1. These are second appeals from the orders pass- ed by the Additional District Munsif of Badagara in execution of the decree in O.S. No. 254 of 1922 on his file. The respondent who held a paramba upon a mortgage sued her tenant, the appellant, in ejectment in O.S. No. 202 of 1921 and obtained a decree for possession upon payment of Rs. 835 for improvements. She deposited that sum on 11th October, 1923. Meanwhile both the respondent and the appellant were sued by the melcharthdar in the suit first named above, and a decree was obtained on 21st November, 1922 for possession upon payment of a sum of Rs. 1,200 in respect of the same improvements. The difference was due to the adoption of different methods of estimating the value of some of the trees. As the respondent had already settled with the appellant by the deposit of Rs. 835, she applied (a) to have it recorded that she had stepped into the appellant's shoes in respect of the improvements, and (b) for payment to her of the Rs. 1,200. The Additional District Munsif rejected these applications, and it is against their allowance by the District Judge that these further appeals are preferred.

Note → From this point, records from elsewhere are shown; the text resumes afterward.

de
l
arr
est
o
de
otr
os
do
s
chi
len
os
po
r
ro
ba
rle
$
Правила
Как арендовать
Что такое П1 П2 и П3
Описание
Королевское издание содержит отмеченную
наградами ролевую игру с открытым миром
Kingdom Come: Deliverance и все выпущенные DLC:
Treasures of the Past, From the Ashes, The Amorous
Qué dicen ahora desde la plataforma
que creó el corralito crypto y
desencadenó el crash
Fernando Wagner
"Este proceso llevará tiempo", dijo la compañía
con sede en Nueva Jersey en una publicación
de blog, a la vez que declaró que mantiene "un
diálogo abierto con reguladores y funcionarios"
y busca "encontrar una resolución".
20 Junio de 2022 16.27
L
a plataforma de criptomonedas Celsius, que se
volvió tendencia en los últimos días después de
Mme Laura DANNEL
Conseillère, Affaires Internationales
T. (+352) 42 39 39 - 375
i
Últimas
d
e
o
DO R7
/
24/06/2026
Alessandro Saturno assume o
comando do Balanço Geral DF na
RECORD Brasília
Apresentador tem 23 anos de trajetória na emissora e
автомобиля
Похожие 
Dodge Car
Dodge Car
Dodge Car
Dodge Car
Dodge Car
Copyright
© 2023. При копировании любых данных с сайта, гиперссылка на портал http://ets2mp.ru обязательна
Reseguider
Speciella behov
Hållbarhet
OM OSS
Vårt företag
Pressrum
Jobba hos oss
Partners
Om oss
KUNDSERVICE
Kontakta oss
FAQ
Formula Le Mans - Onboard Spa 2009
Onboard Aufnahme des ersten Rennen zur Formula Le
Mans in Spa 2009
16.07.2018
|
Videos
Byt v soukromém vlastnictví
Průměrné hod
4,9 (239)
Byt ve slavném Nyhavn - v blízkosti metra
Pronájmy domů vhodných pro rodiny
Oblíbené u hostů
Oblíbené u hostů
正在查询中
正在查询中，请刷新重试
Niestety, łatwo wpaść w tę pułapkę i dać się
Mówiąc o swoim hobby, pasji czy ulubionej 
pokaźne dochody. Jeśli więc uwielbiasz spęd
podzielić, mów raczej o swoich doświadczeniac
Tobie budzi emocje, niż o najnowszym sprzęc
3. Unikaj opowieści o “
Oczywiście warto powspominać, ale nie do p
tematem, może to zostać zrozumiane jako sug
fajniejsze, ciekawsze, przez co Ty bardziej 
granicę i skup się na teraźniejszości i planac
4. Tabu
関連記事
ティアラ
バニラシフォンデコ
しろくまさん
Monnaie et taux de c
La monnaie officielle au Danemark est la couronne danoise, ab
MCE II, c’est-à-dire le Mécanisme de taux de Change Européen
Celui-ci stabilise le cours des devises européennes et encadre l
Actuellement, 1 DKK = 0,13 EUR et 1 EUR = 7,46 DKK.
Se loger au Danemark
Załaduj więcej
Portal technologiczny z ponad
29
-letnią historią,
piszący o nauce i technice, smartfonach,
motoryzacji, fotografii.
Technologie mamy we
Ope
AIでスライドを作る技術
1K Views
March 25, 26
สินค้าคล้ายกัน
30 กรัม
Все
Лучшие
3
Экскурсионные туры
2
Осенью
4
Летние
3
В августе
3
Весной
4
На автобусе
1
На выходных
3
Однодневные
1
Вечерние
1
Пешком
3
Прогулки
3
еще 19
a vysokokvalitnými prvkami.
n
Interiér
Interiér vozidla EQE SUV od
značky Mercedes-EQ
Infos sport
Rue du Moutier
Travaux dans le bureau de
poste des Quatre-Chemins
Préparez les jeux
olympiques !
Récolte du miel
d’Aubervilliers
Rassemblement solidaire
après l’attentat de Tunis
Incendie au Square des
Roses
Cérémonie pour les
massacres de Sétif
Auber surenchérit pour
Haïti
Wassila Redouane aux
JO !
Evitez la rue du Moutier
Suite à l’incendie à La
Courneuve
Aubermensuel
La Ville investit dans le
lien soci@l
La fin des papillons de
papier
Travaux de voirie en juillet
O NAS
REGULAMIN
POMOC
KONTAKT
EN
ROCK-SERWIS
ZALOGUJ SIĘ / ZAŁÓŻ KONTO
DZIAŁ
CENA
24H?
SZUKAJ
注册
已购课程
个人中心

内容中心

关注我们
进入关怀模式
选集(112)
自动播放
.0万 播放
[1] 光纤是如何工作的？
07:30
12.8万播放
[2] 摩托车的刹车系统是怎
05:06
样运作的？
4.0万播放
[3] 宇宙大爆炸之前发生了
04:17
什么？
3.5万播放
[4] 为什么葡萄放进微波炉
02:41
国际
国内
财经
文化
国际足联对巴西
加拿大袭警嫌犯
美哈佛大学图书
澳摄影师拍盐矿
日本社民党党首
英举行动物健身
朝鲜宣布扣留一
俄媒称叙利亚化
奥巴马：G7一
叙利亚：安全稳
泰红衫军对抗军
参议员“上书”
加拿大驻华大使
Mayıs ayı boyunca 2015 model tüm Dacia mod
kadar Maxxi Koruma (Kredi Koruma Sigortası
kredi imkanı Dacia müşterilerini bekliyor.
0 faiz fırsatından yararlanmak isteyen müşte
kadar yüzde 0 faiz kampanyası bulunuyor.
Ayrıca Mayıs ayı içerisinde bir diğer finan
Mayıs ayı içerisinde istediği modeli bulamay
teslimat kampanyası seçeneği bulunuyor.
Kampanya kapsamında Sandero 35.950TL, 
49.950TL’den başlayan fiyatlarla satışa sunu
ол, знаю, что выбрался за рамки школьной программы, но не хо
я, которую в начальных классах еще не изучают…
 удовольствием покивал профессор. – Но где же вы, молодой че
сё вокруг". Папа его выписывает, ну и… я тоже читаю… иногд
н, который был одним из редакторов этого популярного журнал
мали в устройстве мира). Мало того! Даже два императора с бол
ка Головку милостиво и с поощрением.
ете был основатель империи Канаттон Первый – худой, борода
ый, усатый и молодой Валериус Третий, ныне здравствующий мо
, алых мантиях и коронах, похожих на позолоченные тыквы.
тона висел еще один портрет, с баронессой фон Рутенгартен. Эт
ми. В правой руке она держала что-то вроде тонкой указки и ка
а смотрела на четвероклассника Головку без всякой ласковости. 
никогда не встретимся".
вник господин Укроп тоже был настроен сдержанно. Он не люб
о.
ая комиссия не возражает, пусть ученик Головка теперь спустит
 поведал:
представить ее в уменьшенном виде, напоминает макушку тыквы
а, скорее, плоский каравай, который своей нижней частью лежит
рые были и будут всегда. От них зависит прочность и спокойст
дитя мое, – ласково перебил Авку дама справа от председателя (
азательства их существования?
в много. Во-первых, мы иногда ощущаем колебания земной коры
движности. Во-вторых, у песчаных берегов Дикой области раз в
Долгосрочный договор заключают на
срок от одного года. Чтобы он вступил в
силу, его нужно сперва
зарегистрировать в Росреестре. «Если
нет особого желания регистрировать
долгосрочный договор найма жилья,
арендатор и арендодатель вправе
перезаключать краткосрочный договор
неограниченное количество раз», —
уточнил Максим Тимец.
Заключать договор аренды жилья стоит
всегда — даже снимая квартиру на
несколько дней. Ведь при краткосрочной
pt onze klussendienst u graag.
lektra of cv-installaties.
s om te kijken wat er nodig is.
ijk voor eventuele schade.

2. The respondent raises the preliminary objection that no such appeals lie. That would be true if the District Munsif passed his orders under Order 22, Rule 10, Civil Procedure Code and the question arises whether that rule applies to proceedings in execution. The learned District Judge has answered this question affirmatively following certain views expressed in Muthiah Chettiar v. Lodd Govinddoss Krishnadoss ILR (1921) M 919 : 41 MLJ 316 . That was a Letters Patent Appeal heard by three learned Judges. Two (Wallis, C.J., and Spencer, J.) expressed the opinion that the rule did apply to orders in execution, whereas the third (Kumaraswami Sastri, J.) was of a contrary opinion. The decision of the case, however, it was found, could be rested upon other grounds. In an earlier case, Sitaramaswami v. Lakshmi Narasimha ILR (1917) M 510, Seshagiri Aiyar and Napier, JJ., held that proceedings after the termination of the suit are not governed by the rule; but as the learned District Judge points out, that decision was with strict reference to the right of a successor in interest to carry on an appeal, and to such circumstances, the words 'during the pendency of a suit' were, it was held, inapplicable. Whether they would have any better application where the suit, strictly so-called, has been closed by a decree, and the only matter which could be described as pending is an unsatisfied decree, appears to me almost equally open to question. In the most recent case brought to my notice, Srinivasa Aiyangar v. Pratapa Simha Rajah Saheb : AIR1926Mad244 , Devadoss and Waller, JJ., have decided that the rule will not apply to post decree proceedings. I propose to follow this decision for the purposes of this case. Since both the parties to these appeals were parties also to the suit, and the matters arose in execution, it appears to me that the orders may be deemed to have been passed under Section 47, Civil Procedure Code, and therefore that appeals from the learned District Judge's orders are competent.
3. On the merits, I think that the District Judge was clearly right. The learned vakil who represents the appellant cannot but accept the statement of the position contained in paragraph 2 of the judgment, viz.:
When a person who holds a decree which entitles him to recover possession of property on payment of the value of the improvements on it, deposits the value put on the improvements by the decree and takes possession of the property in execution of the decree, he becomes the owner of the improvements, and the person entitled to receive their value from any one who subsequently desires to take possession, The tenant once he has received the value set on his improvements by the decree and has given up possession has no further interest in the improvements.
4. The further argument addressed to me, and which found acceptance with the District Munsif is that it is inequitable that the respondent, who made none of the improvements, should have profited by the circumstance that they were valued more highly in the second suit than in the first. It may perhaps be a somewhat hard case, although it might very well have happened, so far as appears, that the second estimate fell short of, instead of exceeding, the first. The fact remains, however, that the respondent had settled with the appellant by the time the decree in O.S. No. 254 was passed, and had, by so doing, acquired every interest which the appellant had possessed. The improvements had become hers, and she was entitled to receive payment for them, whatever the amount of that payment turned out to be.
5. I dismiss the appeals with one set of costs.